There are multiple methods through which businesses, legal entities, and governments can secure funds. As a result, different capital structures are formed based on specific needs. These structures often consist of components like share capital, reserves, and debt instruments.
Among these, shares and debentures are two of the most common tools used for raising capital or investing. Their popularity has grown significantly in recent years.
In this article, we’ll get to know the meaning of shares and debentures, explore their key features, roles, types, and highlight the main differences between them.
What are Shares?
Shares are the smallest unit into which a company’s capital is divided. They are offered in the stock market as a way for companies to raise funds, and the price at which they are sold is called the share price. Owning shares means holding a part of the company’s ownership, and shareholders have the right to receive dividends declared on those shares. Shares can also be transferred or traded between investors.
Shares are mainly classified into two types:
- Equity Shares – Also known as ordinary shares, these are actively traded on stock exchanges. Equity shareholders have voting rights in company matters. However, dividends on these shares are not guaranteed and they cannot be redeemed by the company.
- Preference Shares – These shares offer certain advantages over equity shares, especially when it comes to receiving dividends and during company liquidation. Preference shareholders are paid dividends before equity shareholders and have a higher claim on assets if the company winds up. They receive a fixed dividend but generally do not have voting rights. These shares can be acquired via stock exchanges or private placements.
Debentures
Debentures, often referred to as borrowed capital, differ from shares, which are known as owned capital. They are long-term financial instruments companies use to raise funds in the form of loans from investors. In return, the company agrees to repay the amount with interest within a set period.
Investors who purchase debentures receive regular interest payments and become creditors of the company. This gives them a higher repayment priority compared to shareholders.
If the company ever faces liquidation, debenture holders are paid before both equity and preference shareholders.
Debentures can be divided into several categories based on their features:
- Redeemable and Non-Redeemable Debentures – Redeemable debentures have a fixed maturity date, and the principal is repaid by the company within the agreed period. Non-redeemable debentures do not come with a specific repayment timeline.
- Secured and Unsecured Debentures – Secured debentures are backed by the company’s assets.
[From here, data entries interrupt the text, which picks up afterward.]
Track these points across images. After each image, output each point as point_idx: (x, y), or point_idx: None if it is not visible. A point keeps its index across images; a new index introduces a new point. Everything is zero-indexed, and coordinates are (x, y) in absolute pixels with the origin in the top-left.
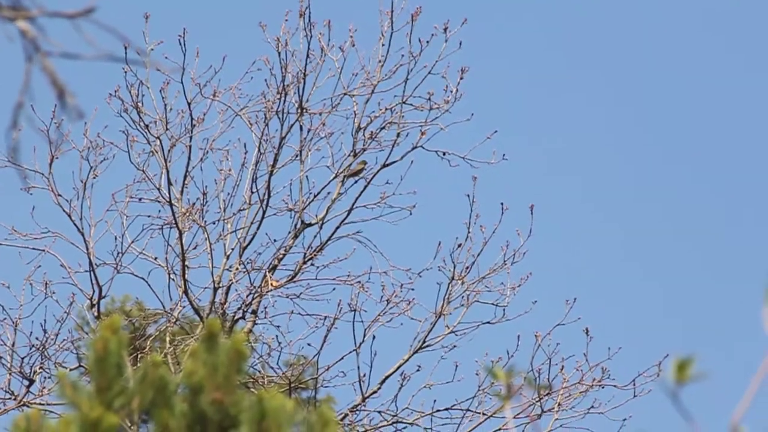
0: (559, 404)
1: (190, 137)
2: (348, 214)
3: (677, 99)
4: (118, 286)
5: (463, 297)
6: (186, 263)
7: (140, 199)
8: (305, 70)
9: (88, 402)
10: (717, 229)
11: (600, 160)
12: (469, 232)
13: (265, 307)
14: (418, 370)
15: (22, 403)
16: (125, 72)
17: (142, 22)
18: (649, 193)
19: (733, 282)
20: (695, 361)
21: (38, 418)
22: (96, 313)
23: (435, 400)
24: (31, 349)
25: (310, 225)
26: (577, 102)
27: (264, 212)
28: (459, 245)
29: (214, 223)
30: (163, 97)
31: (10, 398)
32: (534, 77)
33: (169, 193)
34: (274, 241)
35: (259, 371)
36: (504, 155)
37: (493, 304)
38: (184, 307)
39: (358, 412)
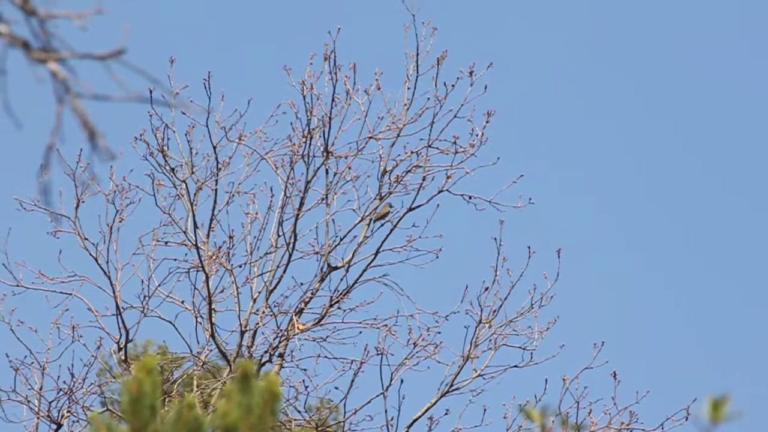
0: None
1: (216, 181)
2: (374, 258)
3: (722, 134)
4: (145, 330)
5: (490, 341)
6: (213, 307)
7: (166, 243)
8: (331, 114)
9: None
10: (747, 268)
11: (629, 202)
12: (496, 275)
13: (292, 351)
14: (446, 414)
15: None
16: (150, 115)
17: (168, 65)
18: (680, 237)
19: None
20: (729, 400)
21: None
22: (123, 357)
23: None
24: (58, 393)
25: (336, 268)
26: (605, 144)
27: (290, 256)
28: (486, 289)
29: (240, 267)
30: (188, 141)
31: None
32: (560, 120)
33: (196, 237)
34: (301, 284)
35: (286, 415)
36: (530, 199)
37: (520, 347)
38: (210, 350)
39: None
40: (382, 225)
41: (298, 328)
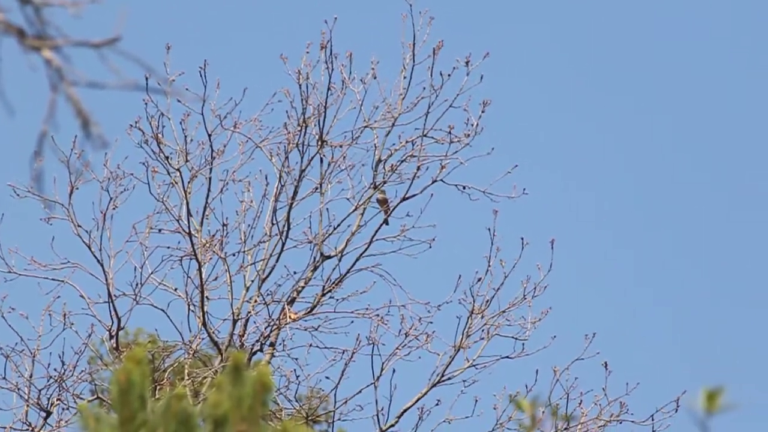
0: None
1: (210, 169)
2: (367, 247)
3: (712, 133)
4: (137, 318)
5: (482, 331)
6: (205, 295)
7: (160, 231)
8: (326, 103)
9: None
10: (738, 263)
11: (622, 194)
12: (489, 265)
13: (284, 340)
14: (437, 404)
15: None
16: (146, 103)
17: (164, 53)
18: (671, 229)
19: (756, 315)
20: (724, 391)
21: None
22: (114, 345)
23: None
24: (48, 380)
25: (329, 257)
26: (601, 136)
27: (284, 244)
28: (479, 279)
29: (234, 255)
30: (183, 129)
31: (27, 430)
32: (556, 111)
33: (189, 225)
34: (294, 273)
35: (277, 404)
36: (524, 190)
37: (513, 337)
38: (202, 339)
39: None
40: (380, 211)
41: (289, 317)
If the company fails to pay, the debenture holders can claim their dues from the mortgaged assets. In contrast, unsecured debentures do not have any such backing, making them riskier for investors.
Differences Between Shares & Debentures
Basis of Comparison | Shares | Debentures |
---|---|---|
Ownership Status | Represent a stake in the ownership of the company. | Considered borrowed capital; the holder is a creditor, not an owner. |
Return Type | Investors may receive dividends, which are not fixed or guaranteed. | Investors receive fixed interest regardless of the company’s profits. |
Voting Rights | Shareholders, especially equity holders, typically have voting rights. | Debenture holders do not get any voting rights in company decisions. |
Repayment | Shares are not repaid during the company’s lifetime. | Debentures are repaid after a certain period or maturity date. |
Risk Level | More risk due to market fluctuations and no guaranteed returns. | Less risky as returns are fixed and capital is returned on maturity. |
Priority on Liquidation | Shareholders are paid after all liabilities are settled. | Debenture holders are prioritized over shareholders during liquidation. |
Tradability | Can be freely traded in the stock market. | May or may not be listed; tradability depends on the type of debenture. |
Capital Classification | Treated as part of the company’s equity or owned capital. | Considered as a debt or loan taken by the company. |
Regulatory Requirements | Subject to stricter regulations from market and financial authorities. | Usually involves less regulatory complexity than issuing shares. |
Convertibility | Cannot be converted into debentures. | Some debentures are convertible into equity shares under certain terms. |
Ideal Investors for Shares and Debentures
Shares and debentures serve different purposes and appeal to different types of investors, depending on their risk tolerance and financial goals.
Shares are better suited for individuals who are comfortable taking financial risks in exchange for the potential of higher returns. These investors are typically more experienced or have a strong appetite for market volatility.
Debentures, on the other hand, are more appropriate for those who prefer safety and stability. They are ideal for conservative investors who seek regular interest income with lower exposure to risk.
Common Features of Shares and Debentures
Though shares and debentures serve different purposes, they also share several similarities.
- Both are financial instruments that companies use to raise capital from the public.
- They can be offered to investors at either a discount or premium, depending on the company’s financial position and market standing.
- Shares and debentures are considered investment opportunities and can provide returns to investors.
- Both contribute to funding a company’s operations, helping businesses grow and expand.